By Irene Middleman Thomas
Ron van Dijk, 58, speaks five languages and has lived in five countries. A fervent environmentalist, he has an M.A. in economics and began working — at age 16 — as a coleader for Euro-Bike Tours, the first U.S.-based operator to offer bicycle tours in Europe. Van Dijk said bicycles were poured into him “with the baby milk.” After all, “The Netherlands is a country where cycling is a way of life. Everyone practically cycles from the cradle to the grave!”
In his youth, van Dijk spent a year traveling solo through southern and eastern Europe, as well as several months on a bicycle in Colombia, Ecuador, Peru, and Bolivia.
So it’s only natural that he’s been the European Operations Manager for Billings, Montana–based Austin Adventures since 2009, the year that Euro-Bike Tours was acquired by Austin.
We recently asked Ron about his 40+ year career as a bicycle enthusiast and tour operator. (This interview has been condensed and edited for clarity.)
Question: Where have you lived?
Answer: I was born in Ottawa, Canada, to Dutch parents. I’ve lived since 2000 in Nijmegen, in the Netherlands, just five miles from the German border. My parents moved around, due to my dad’s career with IBM, so we also lived in the U.S., France, and Germany. I met my German wife, Elfriede, in Claremont, California, while earning a Masters in economics from Claremont Graduate University. I have dual Dutch and Canadian citizenship.
Q: Are you multilingual?
A: Yes, I am fluent in Dutch, English, German, French, and Italian.
Q: Why did you study economics?
A: I wish I would have studied history instead, because history is my real passion, but at the time I believed it would have limited my career to teaching in school (in retrospect, it would have been a perfect fit for my current job!) I chose economics also because since money makes the world go round, and the study of economics is, in a way, a study of society.
Q: What are some of the biggest changes you have seen in the bike tour business?

• • • •

Exercise 1: Quote the rows word for word, everything from the line containing "Approximately how many" down to the end of the rows, leaving out the pictures.
The rows below have no connection to the interview above.

Extracted entries:
• • • •

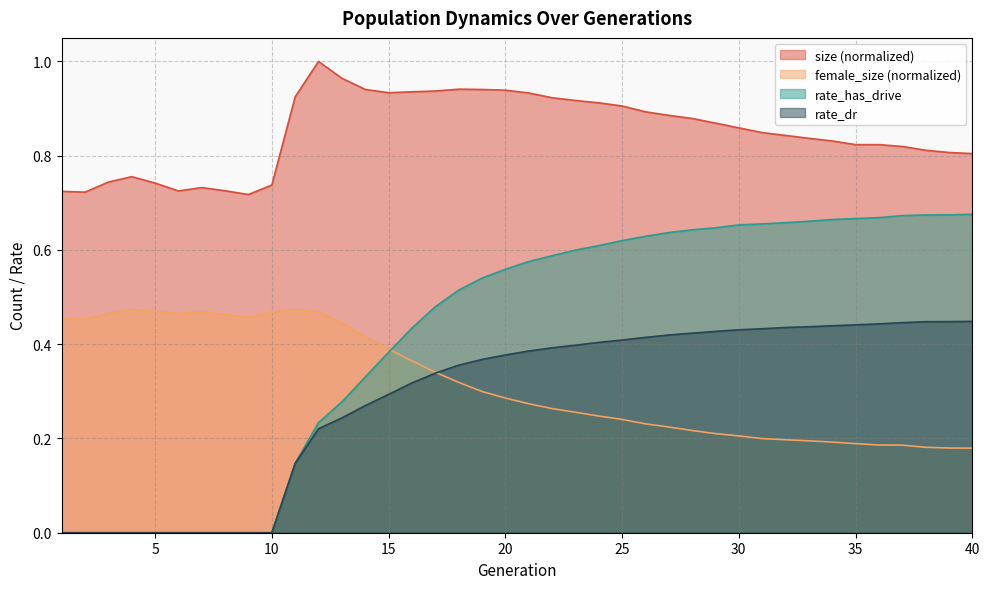

True or false: rate_has_drive has more than 0 points higher than both neighbors.

False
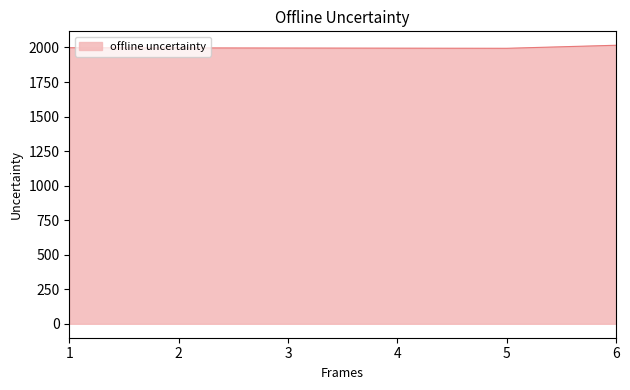

Approximately how many times larger is the value at 1 compared to 2?

1.0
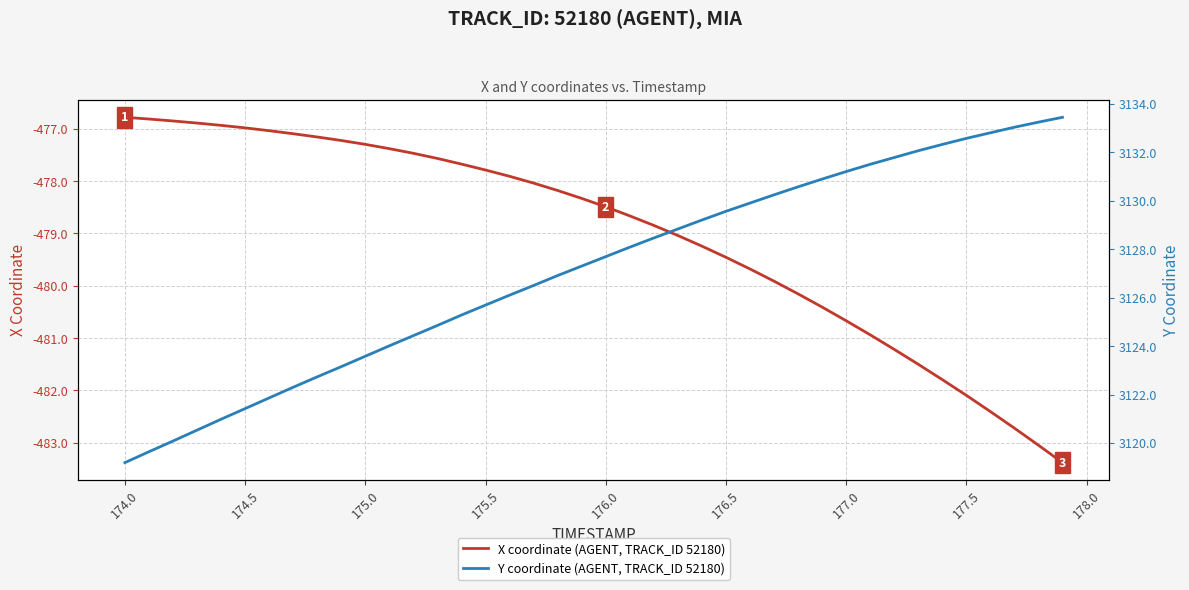

True or false: X coordinate (AGENT, TRACK_ID 52180) has a value of -787.7 at 174.0.

False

• • • •

Exercise 2: In the interview, which city was Ron van Dijk born in?

Exercise solution 1:
Approximately how many times larger is the value at 1 compared to 2?

1.0

True or false: X coordinate (AGENT, TRACK_ID 52180) has a value of -787.7 at 174.0.

False

Exercise solution 2: Ottawa, Canada.